Wer unter Depressionen leidet, der weiß, wie unangenehm, kräfte- und energiezehrend dieser Krankheit sein kann. Medikamente mögen helfen. Therapien auch. Doch was ebenfalls zu einer Verbesserung und Linderung beiträgt, ist eine gesunde Ernährung. … und zwar in einem nicht zu unterschätzenden Ausmaß.

Doch welche Nahrung ist besonders förderlich, möchte man sich aus seinem depressiven Stimmungstief befreien? Besonders im Fokus der Ernährungs- und Gesundheitswissenschaftler stehen Omega-3 Fettsäuren, Tryphtophan und auch Schokolade.

Omega-3-Fettsäuren und Depressionen
Es ist unbestritten, dass Omega-3-Fettsäuren zu den reinsten und gesündesten Formen des Fettes zählen. Sie haben zahlreiche positive Auswirkungen auf den menschlichen Körper. Die langkettigen Omega-3-Fettsäuren sind vor allen in Krillöl, Lachs und Thunfisch, Leinsamen, Hanfsamen und -öl, Walnüssen sowie Chiasamen enthalten. Die Fettsäuren helfen bei der Entwicklung und funktionssteigerung der Nervenzellen in unserem gehirn. Wer unter einem Mangel an gesunden Omega-3-Fettsäuren leidet, der wird dies oft in Zusammenhang mit mentalen Problemen, im Extremfall sogar Schizophrenie, erfahren. Wer ausreichend reine und gesunde Fette, wie eben Omega-3 zu sich nimmt, kann der Entwicklung einer Depression nachhaltig entgegen wirken.

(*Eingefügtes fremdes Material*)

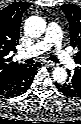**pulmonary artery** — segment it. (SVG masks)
Masks as SVG:
<instances>
[{
	"label": "pulmonary artery",
	"mask_w": 81,
	"mask_h": 124,
	"mask_svg": "<svg viewBox=\"0 0 81 124\" xmlns=\"http://www.w3.org/2000/svg\"><path fill=\"white\" fill-rule=\"evenodd\" d=\"M51 47L55 48L56 56L60 62L69 68H74L75 63L70 53L62 45V32L59 25L55 22L49 23L44 37L31 46L27 51L20 54V57L36 56L44 53Z\"/></svg>",
	"instance_id": "e3ab8cb5"
}]
</instances>
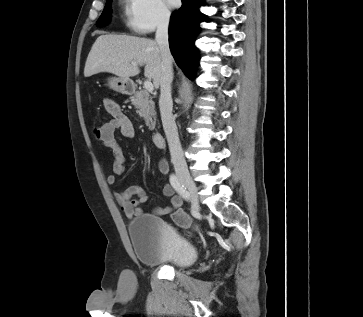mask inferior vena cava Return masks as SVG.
<instances>
[{
	"label": "inferior vena cava",
	"instance_id": "1",
	"mask_svg": "<svg viewBox=\"0 0 363 317\" xmlns=\"http://www.w3.org/2000/svg\"><path fill=\"white\" fill-rule=\"evenodd\" d=\"M169 21L170 15H163L158 22L155 35V40L162 57L159 108L163 128L169 145L171 162L176 171L187 172L188 168L180 144L177 126L172 115L173 102L171 97V83L173 81V58L168 42Z\"/></svg>",
	"mask_w": 363,
	"mask_h": 317
}]
</instances>
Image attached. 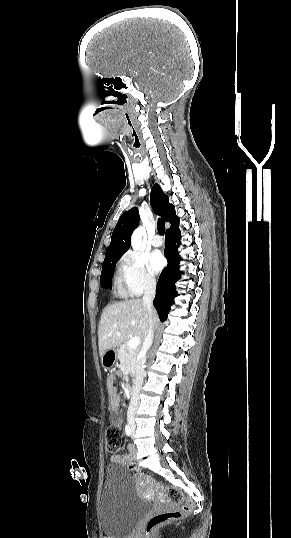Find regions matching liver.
I'll return each mask as SVG.
<instances>
[{
  "instance_id": "1",
  "label": "liver",
  "mask_w": 291,
  "mask_h": 538,
  "mask_svg": "<svg viewBox=\"0 0 291 538\" xmlns=\"http://www.w3.org/2000/svg\"><path fill=\"white\" fill-rule=\"evenodd\" d=\"M156 313L148 312L139 298L114 302L106 306L101 314L98 328L99 354L113 349L128 339L138 336L144 340L150 327V319L154 323Z\"/></svg>"
}]
</instances>
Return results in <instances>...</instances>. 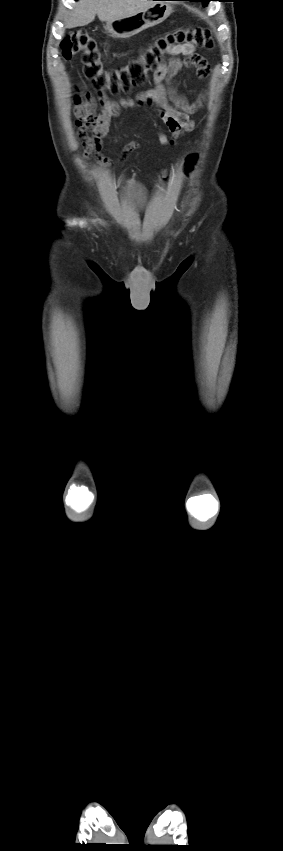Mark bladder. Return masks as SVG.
Instances as JSON below:
<instances>
[{
    "label": "bladder",
    "mask_w": 283,
    "mask_h": 851,
    "mask_svg": "<svg viewBox=\"0 0 283 851\" xmlns=\"http://www.w3.org/2000/svg\"><path fill=\"white\" fill-rule=\"evenodd\" d=\"M123 191L129 202L137 209L143 208L147 203L146 189L135 180H128L123 185Z\"/></svg>",
    "instance_id": "bladder-1"
}]
</instances>
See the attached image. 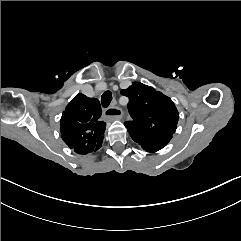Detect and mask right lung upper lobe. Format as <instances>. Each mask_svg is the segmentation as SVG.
Wrapping results in <instances>:
<instances>
[{"mask_svg":"<svg viewBox=\"0 0 241 241\" xmlns=\"http://www.w3.org/2000/svg\"><path fill=\"white\" fill-rule=\"evenodd\" d=\"M98 99L78 94L66 106L60 120L63 141L76 153L86 155L97 151L103 143L106 123L101 121Z\"/></svg>","mask_w":241,"mask_h":241,"instance_id":"1","label":"right lung upper lobe"}]
</instances>
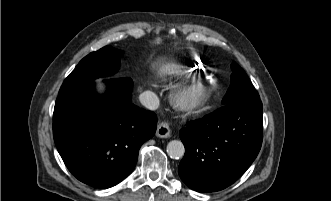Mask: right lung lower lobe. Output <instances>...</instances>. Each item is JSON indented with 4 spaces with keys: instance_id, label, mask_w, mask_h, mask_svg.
Instances as JSON below:
<instances>
[{
    "instance_id": "obj_1",
    "label": "right lung lower lobe",
    "mask_w": 331,
    "mask_h": 201,
    "mask_svg": "<svg viewBox=\"0 0 331 201\" xmlns=\"http://www.w3.org/2000/svg\"><path fill=\"white\" fill-rule=\"evenodd\" d=\"M104 82L102 96L92 82L58 96L53 114L54 141L68 170L98 188L112 187L132 172L157 126L154 112L131 103L130 78Z\"/></svg>"
}]
</instances>
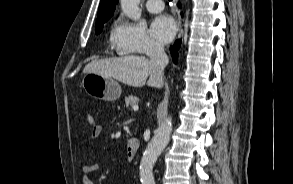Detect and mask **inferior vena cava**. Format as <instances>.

Wer Omega-3-Fettsäuren darüber hinaus in Kombination mit ausreichend Vitamin D einnimmt, erhöht den positiven Effekt der Fettsäuren noch um ein Vielfaches. Die Vitamin D – Omega 3 Kombination beeinflusst nachweislich positiv den Serotoninstoffwechsel im menschlichen Gehirn. Ein Mangel am Glückshormon führt zu depressiven Störungen. Vitamin D hingegen aktiviert die in der Omega-3-Fettsäure enthaltene Aminosäure Tryphtophan.

Tryphtophan
Trypthtophan ist eine essentielle Aminosäure. Sie wird nicht eigenständig vom Körper produziert, ist aber wichtig für den Aufbau bestimmter Einweißstoffe im Körper. Das Tryptophan arbeitet dabei als Art Vorbote von Neurotransmittern. Wer seinen Tryptophanhaushalt steigern möchte kann dies tun, indem er folgende Nahrungsmittel häufiger und in ökologischer Form zu sich nimmt: Kartoffeln, Eier, Milch, Fleisch und Kakaobohnen.
Mit dem Tryptophan ist es aber so eine Sache. Studie und Untersuchen haben nachgewiesen, dass ein Mangel zu depressiven Stimmung führen kann; der Umkehrschluss, dass eine Steigerung der Einnahme zur Verringerung führt, existiert jedoch nicht. Denn mit dem täglichen Essen ist der notwendige Tryphtophanhaushalt bereits abgedeckt. Tryphtophan wird also vorbeugend.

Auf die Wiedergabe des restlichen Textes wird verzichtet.